I am a newbie at Maple. I have lots of experience with Mma, and now I’m trying to master Maple 6. I’m having trouble with a calculation – strongly suspect its an "evaluation" thing – but so far it is resistant to whatever documentation I turn to. (Also I’m a little fustrated because Maple 6 on my NT computer crashes when attempting to read the Maple file from a MAC...guess I have to import as Maple text).
The actual workboot is complicated but I can reproduce my error with a simple calculation shown below. No doubt there are simpler ways to program this simple example, but in the actual complicated case using a do loop and appending to a list seems best, so I’d appreciate if someone could help me find my error.
* I’m trying to make c, a list of Arrays of Vectors, from within a do loop over the variable i.
* I calculate a Vector R for each value of i, and I want to append the current value of R to a list nmaed c. Evidently I’m appending the symbol R, because every way I do it, all members of c are equal to the latest value of R. I’ve tried eval, evalm(out of desperation...evalm is really for linalg, right?), value,...no success
with(LinearAlgebra): R:=Array(1..6); R[1]:=Vector([1,1,1]); R[2]:=Vector([2,2,2]); c:=[]; for i from 1 by 1 to 4 do for j from 3 by 1 to 6 do R[j]:=R[j-1]+Vector([i,i,i]); end do; c:=[op(c),eval(R)]; end do;
p.s.

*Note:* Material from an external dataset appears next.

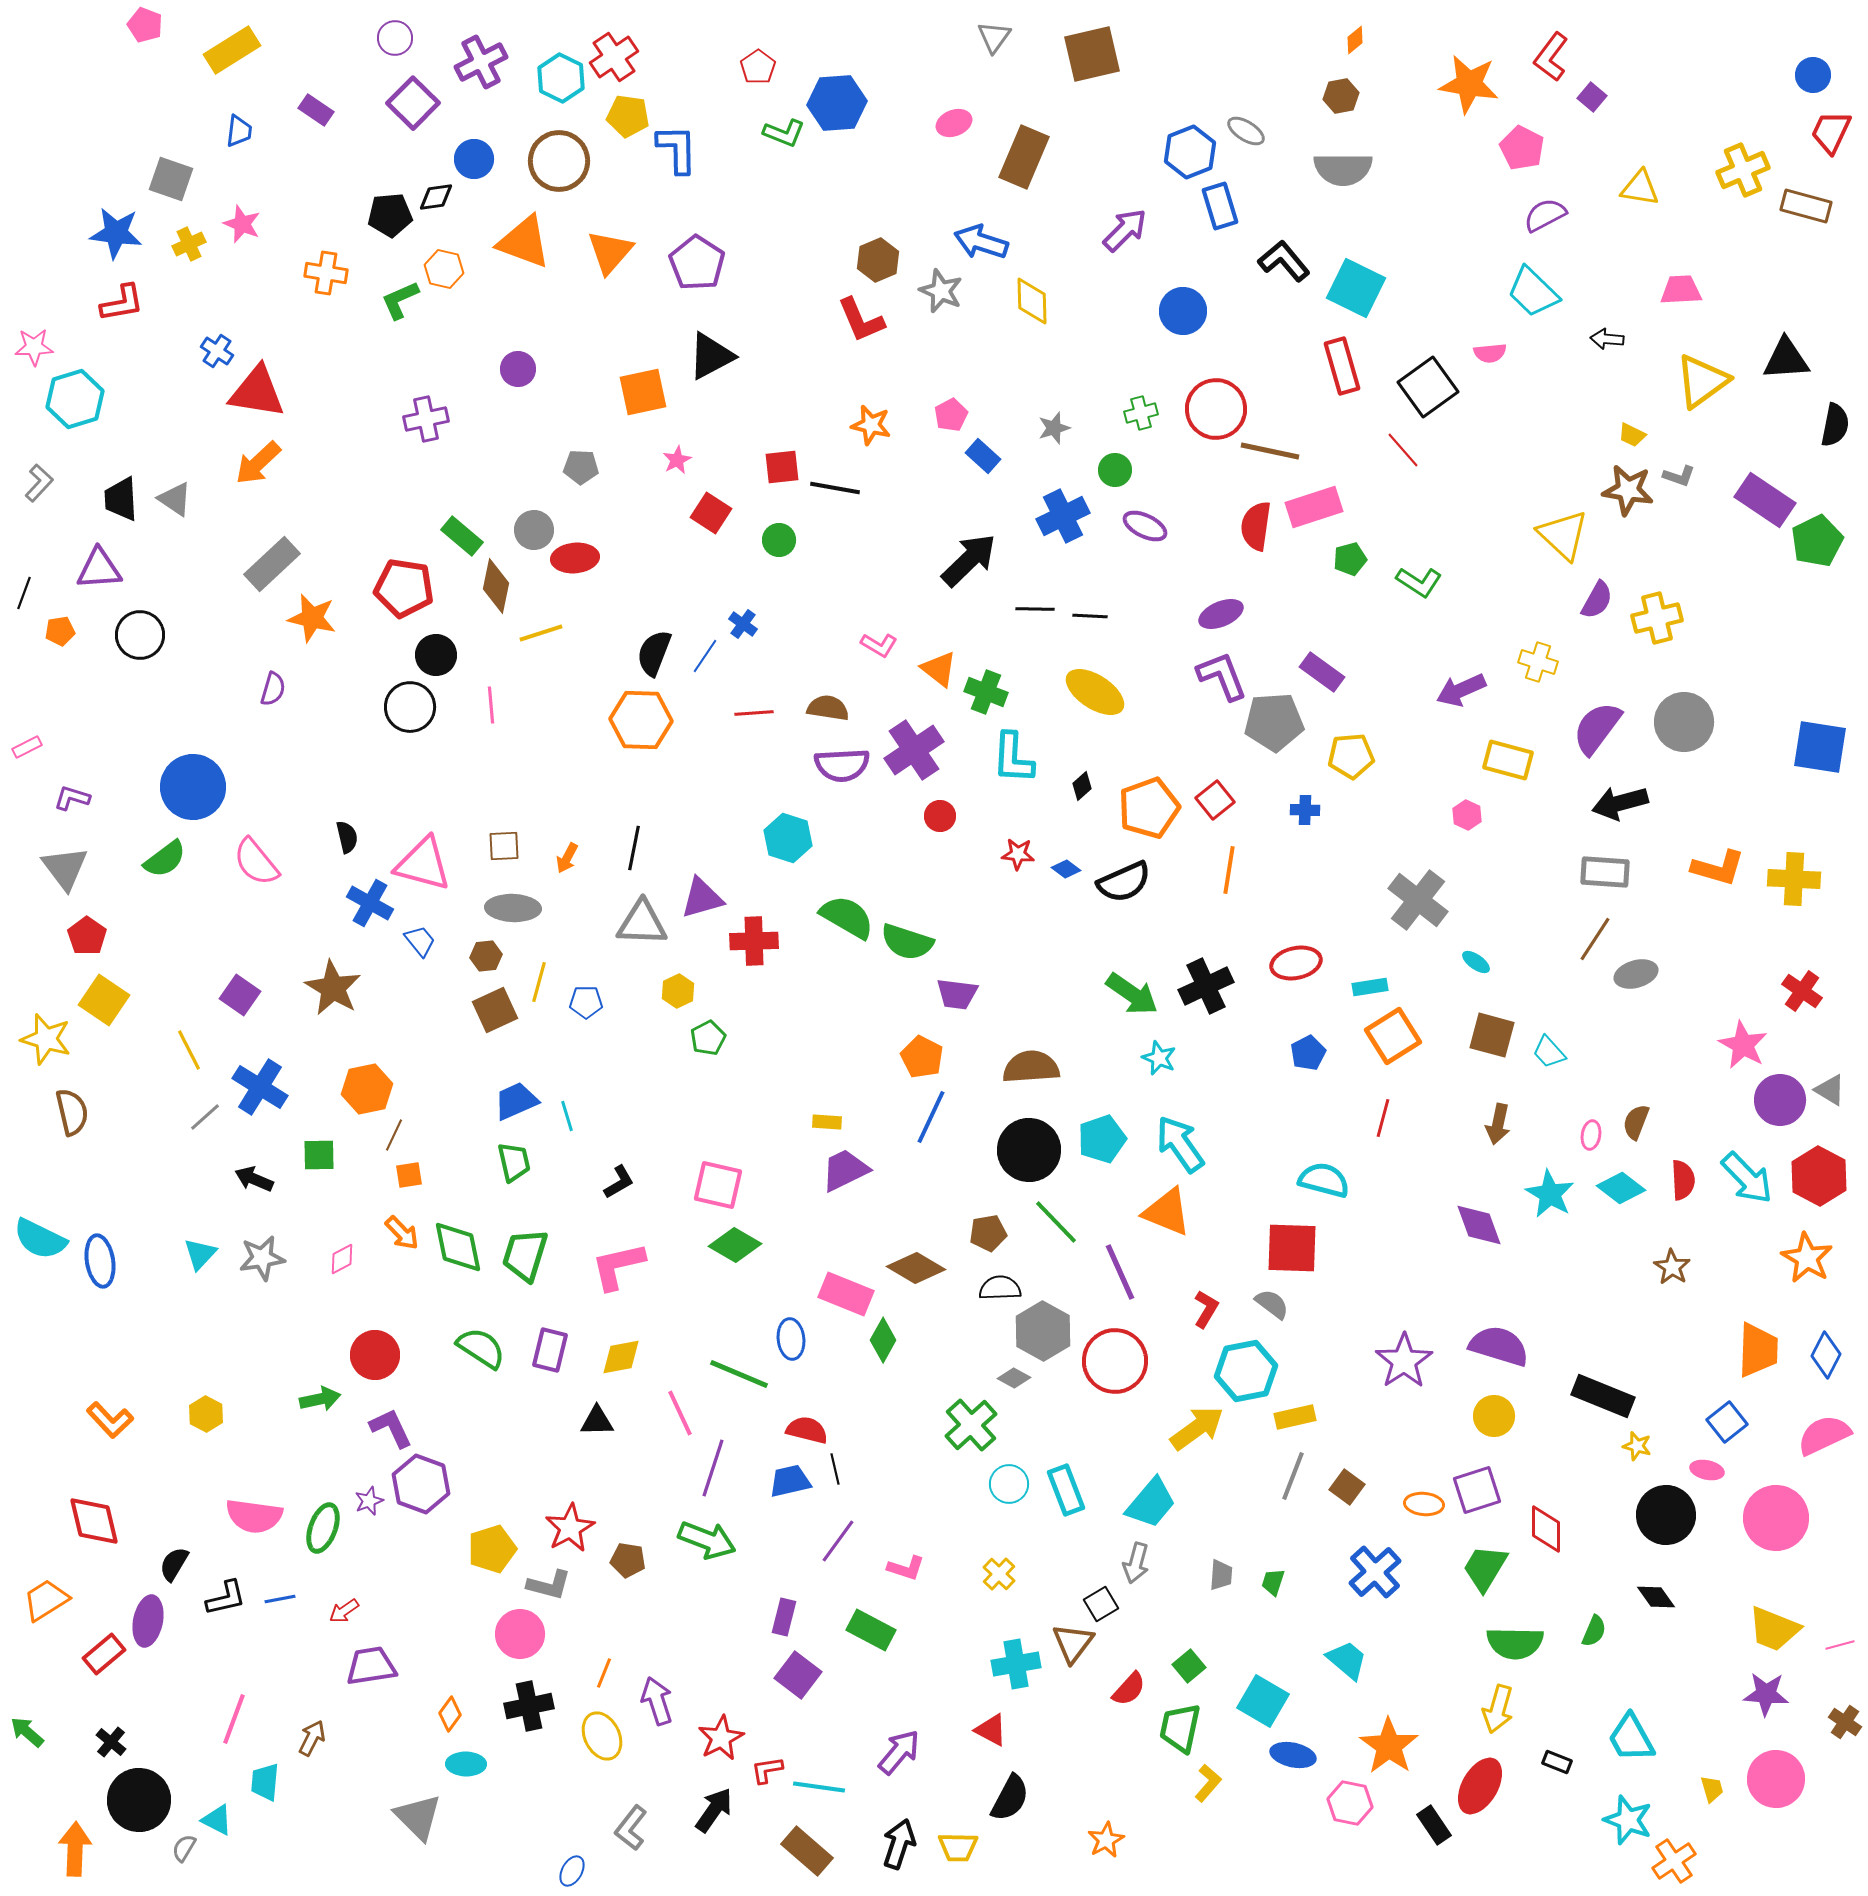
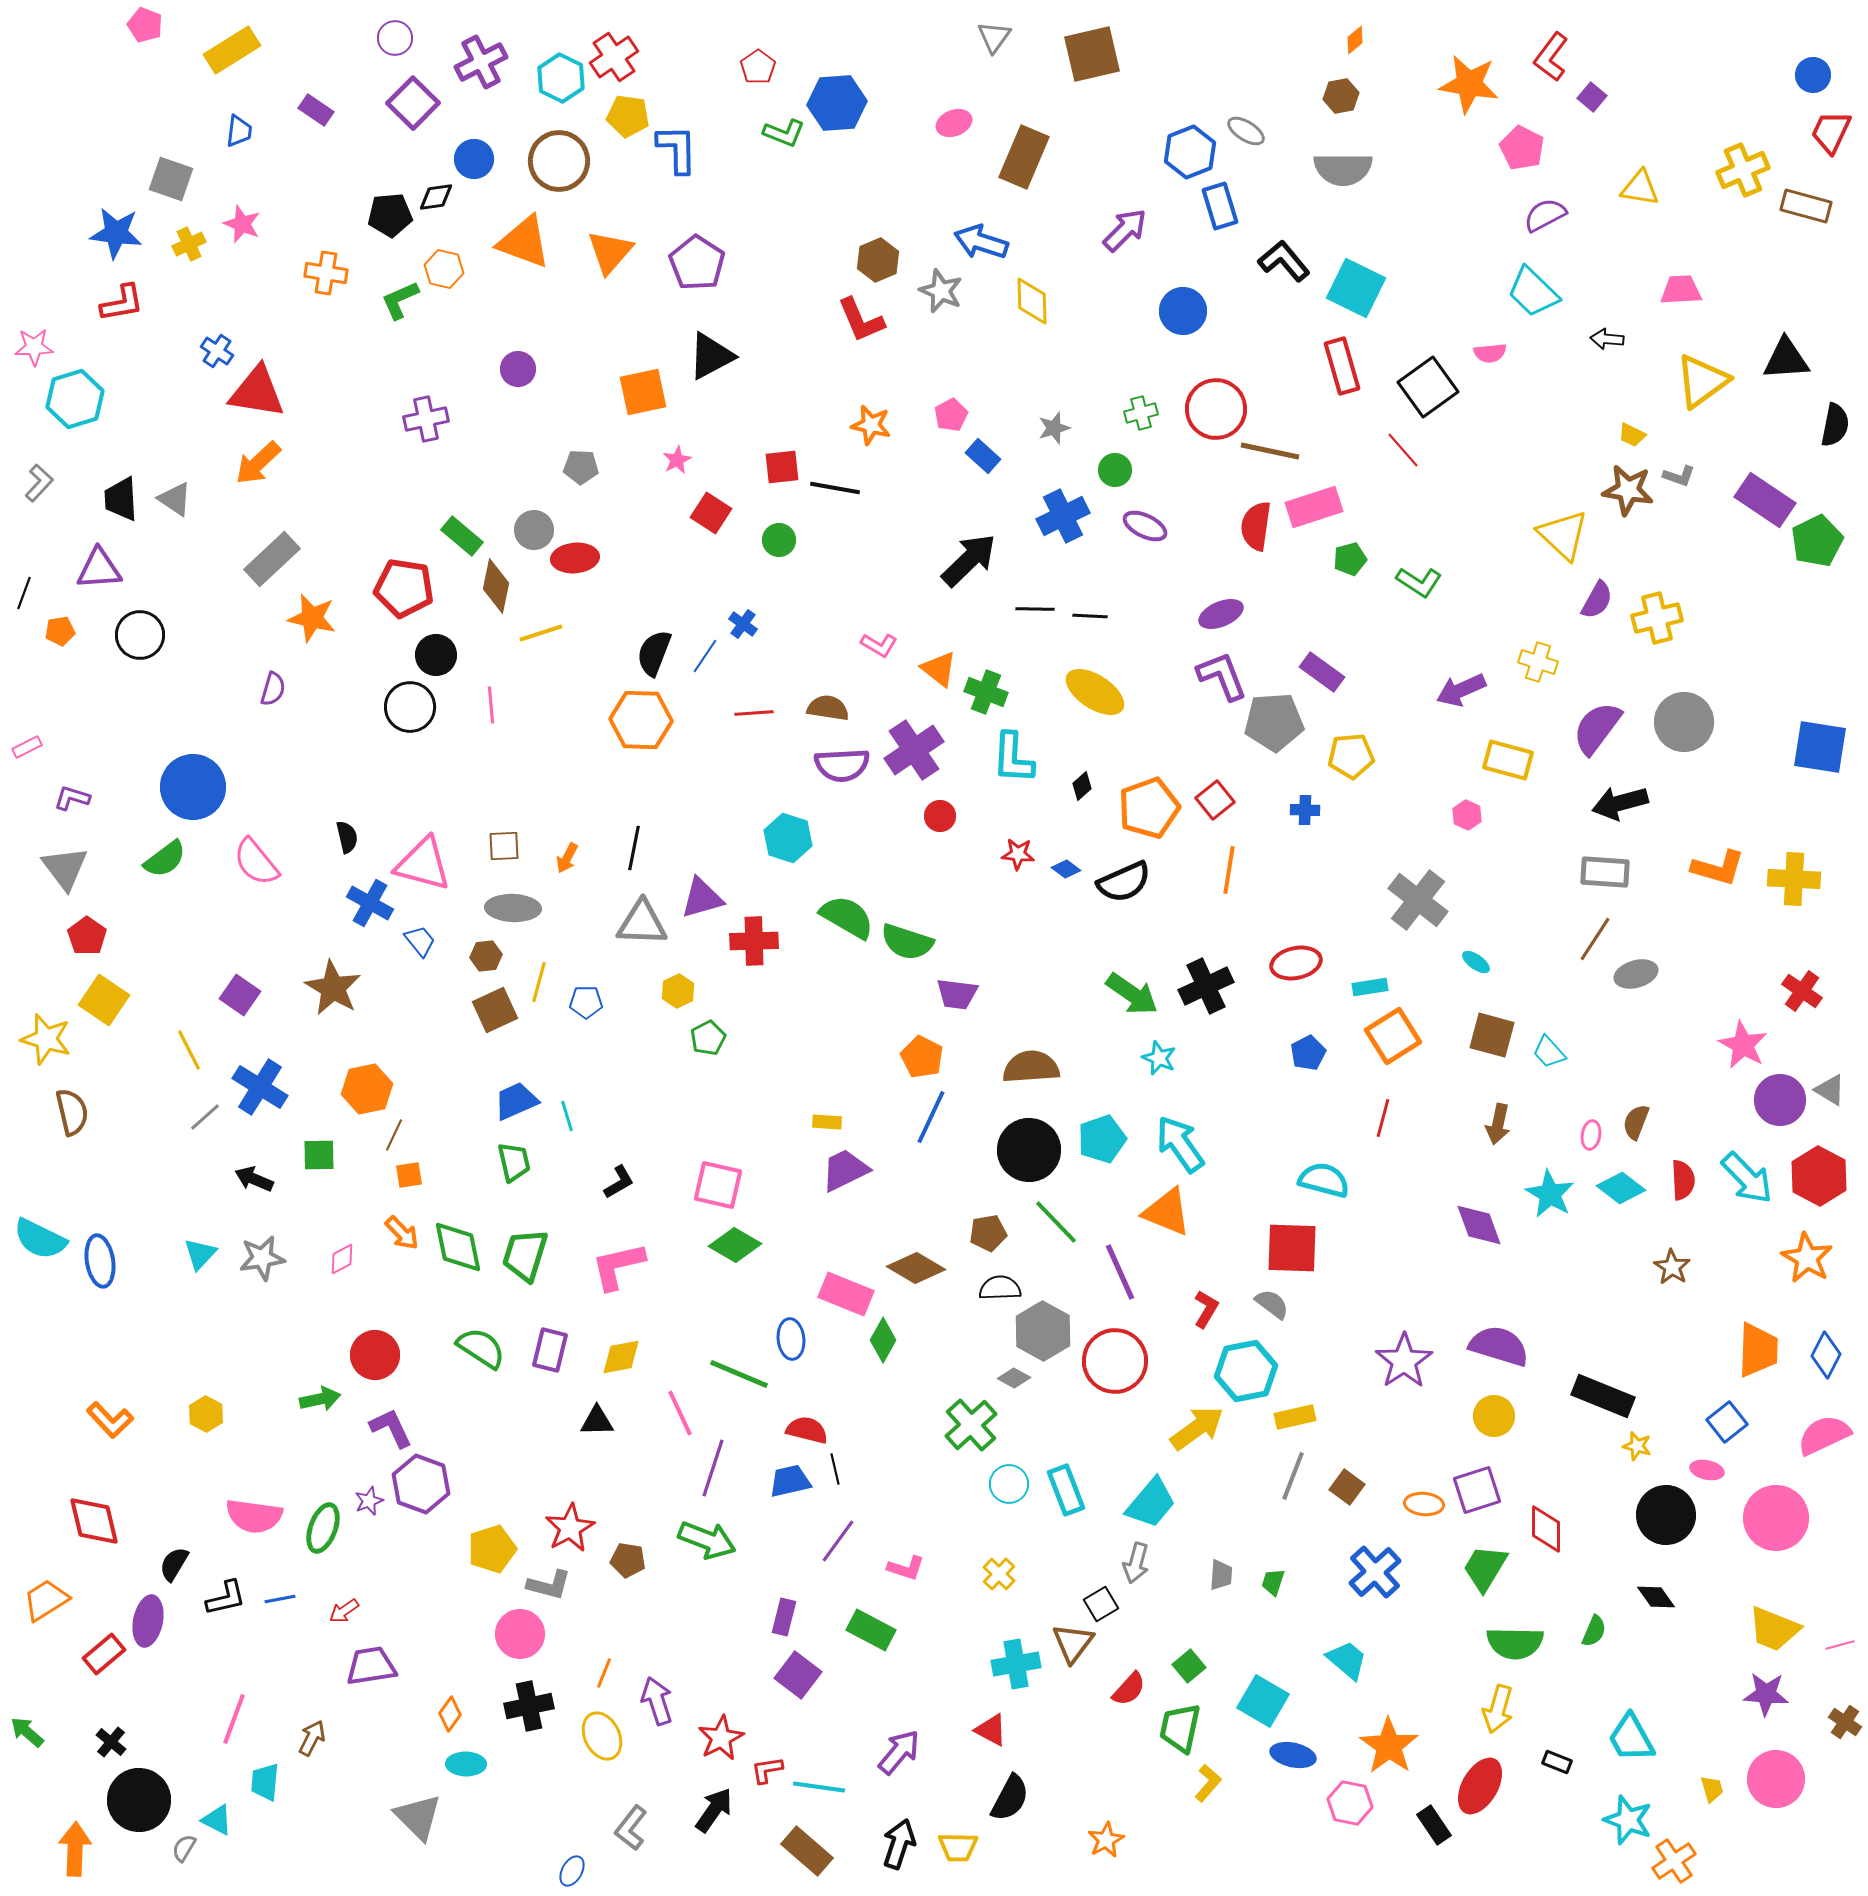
gray rectangle at (272, 564): moved 5 px up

In the windows version is there a way to set a preference for making only the enter key start evaluation, not the return key. The is a way on the MAC version, but I haven’t found it on the windows versin.
I am using Maple release 5 and have no problems. I see that the syntax in Maple 6 is different. I am surprise to see Capital letters at the starting of some instructions (like Array or Vector) that is the typical style of Mathematica.
Here is the example you just wrote down:
c := []; c := [] for i from 1 by 1 to 4 do for j from 3 by 1 to 6 do R[j]:= R[j-1]+vector([i,i,i]): od: c := [op(c),evalm(R[i])]: od: c; [[1, 1, 1], [2, 2, 2], [5, 5, 5], [10, 10, 10]]
I believe this is what you should get, shouldn’t it?.